Regarding editorial savvy and the structure of the collection, we found great (and quite frankly, surprising) joy reading the endnotes of several chapters. For example, Ede, Flynn, Bloom, Duffey, Adler-Kassner, and Powell provide details that add depth to their professional lives’ narratives in these endnotes. In fact, Powell’s 29 endnotes read like a worthy history lesson for the uninitiated. Relatedly, Bloom adds depth and details to her work as a biographer with historical tidbits like “the international dateline determines whether December 7 or 8 is the date ‘which will live in infamy’” (72). It is because of these footnotes, as well as the limitations endemic to print books, that we recommend that works like these be moved to digital spaces. In our estimation, the metadiscourse found in these footnotes would benefit from a series of hyperlinked pages.1 By moving to digital spaces, not only can more narratives be included, but more details about those narratives can be included, too. Ultimately, although we find the book format limiting for works that describe women’s working lives in rhetoric and composition, the showcase of scholars, teachers, and workers here is extensive and inclusive. This collection is an exemplar in a small but significant group of texts that place under the microscope the demonstrably different and shockingly similar ways people come to and live in academia. However, if projects like this are to be more inclusive and welcoming for the diversity of those who teach rhetoric and composition, we suggest that these works transition to open access and be housed in digital spaces.
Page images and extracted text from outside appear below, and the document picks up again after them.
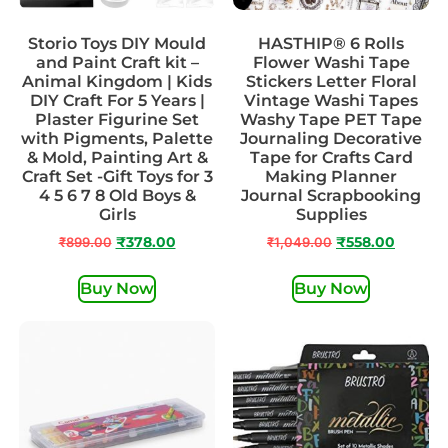
Storio Toys DIY Mould
HASTHIP® 6 Rolls
and Paint Craft kit –
Flower Washi Tape
Animal Kingdom | Kids
Stickers Letter Floral
DIY Craft For 5 Years |
Vintage Washi Tapes
Plaster Figurine Set
Washy Tape PET Tape
with Pigments, Palette
Journaling Decorative
& Mold, Painting Art &
Tape for Crafts Card
Craft Set -Gift Toys for 3
Making Planner
4 5 6 7 8 Old Boys &
Journal Scrapbooking
Girls
Supplies
₹
899.00
₹
378.00
₹
1,049.00
₹
558.00
Buy Now
Buy Now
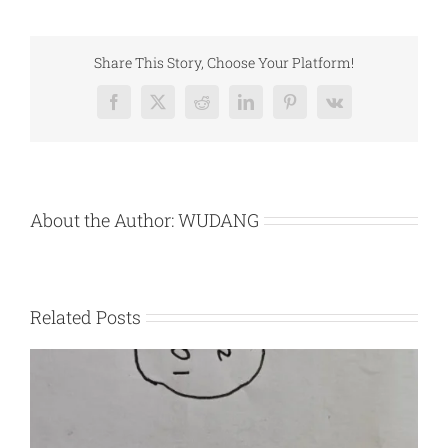
Green
Light
Share This Story, Choose Your Platform!
Facebook
X
Reddit
LinkedIn
Pinterest
Vk
About the Author:
WUDANG
Related Posts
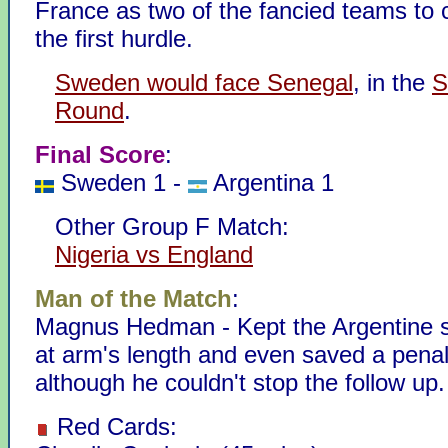
France as two of the fancied teams to 
the first hurdle.
Sweden would face Senegal
, in the
S
Round
.
Final Score
:
Sweden 1 -
Argentina 1
Other Group F Match:
Nigeria vs England
Man of the Match
:
Magnus Hedman - Kept the Argentine st
at arm's length and even saved a penalt
although he couldn't stop the follow up.
Red Cards:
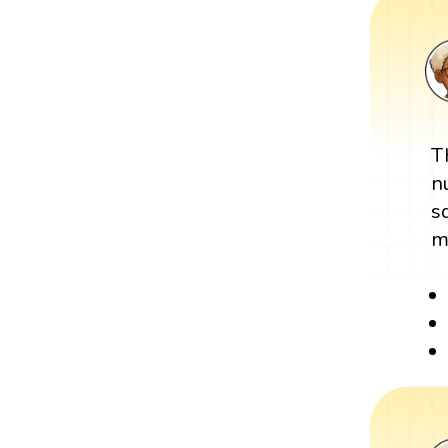
T
n
s
m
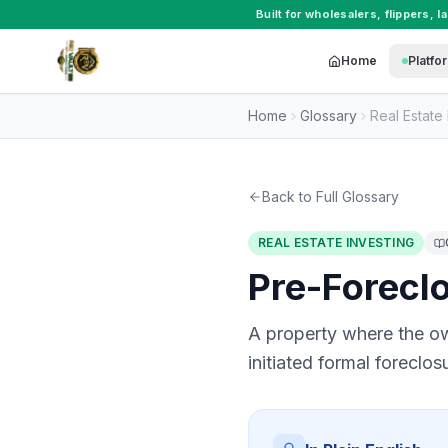
Built for
wholesalers
,
flippers
,
l
Home
Platfo
Home
Glossary
Real Estate 
Back to Full Glossary
REAL ESTATE INVESTING
Pre-Forecl
A property where the ow
initiated formal foreclo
The project of storytelling and reflecting on the serendipitous choices and chances of an academic career is, perhaps, more important than ever as the seemingly traditional career paths are disappearing, but in order to engage in this project and provide a blueprint or a way forward for up-and-coming people in the field, we must carefully consider how we access the stories that might provide insight and guidance along our own circuitous, contingent, caregiving, serendipitous professional paths.

Endnote

  1. In fact, our work on the (now defunct) CCC Committee on the Status of Women in the Profession (CSWP) tried to do similar work, Story Corps-style, nearly ten years ago by working with Cindy Selfe’s Digital Archive of Literacy Narratives (DALN). In this project, a handful of women were interviewed for the Women’s Lives in the Profession Project under Eileen Schell’s chairing of the CSWP. Two interviews remain online: a video interview with Gwendolyn Pugh and a text self-interview of Bivens.

Works Cited

Ballif, Michelle, Diane Davis, and Roxanne Mountford, editors. Women’s Ways of Making It in Rhetoric and Composition. Routledge Press, 2008.

Bivens, Kristin, et al. “Sisyphus Rolls on: Reframing Women’s Ways of ‘Making It’ in Rhetoric and Composition.” Harlot: A Revealing Look at the Arts of Persuasion, vol. 1, no. 10, 2013.

Burke, Kenneth. A Rhetoric of Motives. University of California Press, 1969.

Flynn, Elizabeth A., Patricia Sotirin, and Ann Brady, editors. Feminist Rhetorical Resilience. University Press of Colorado, 2012.

Hassel, Holly and Kirsti Cole, editors. Surviving Sexism in Academia. Routledge Press, 2017.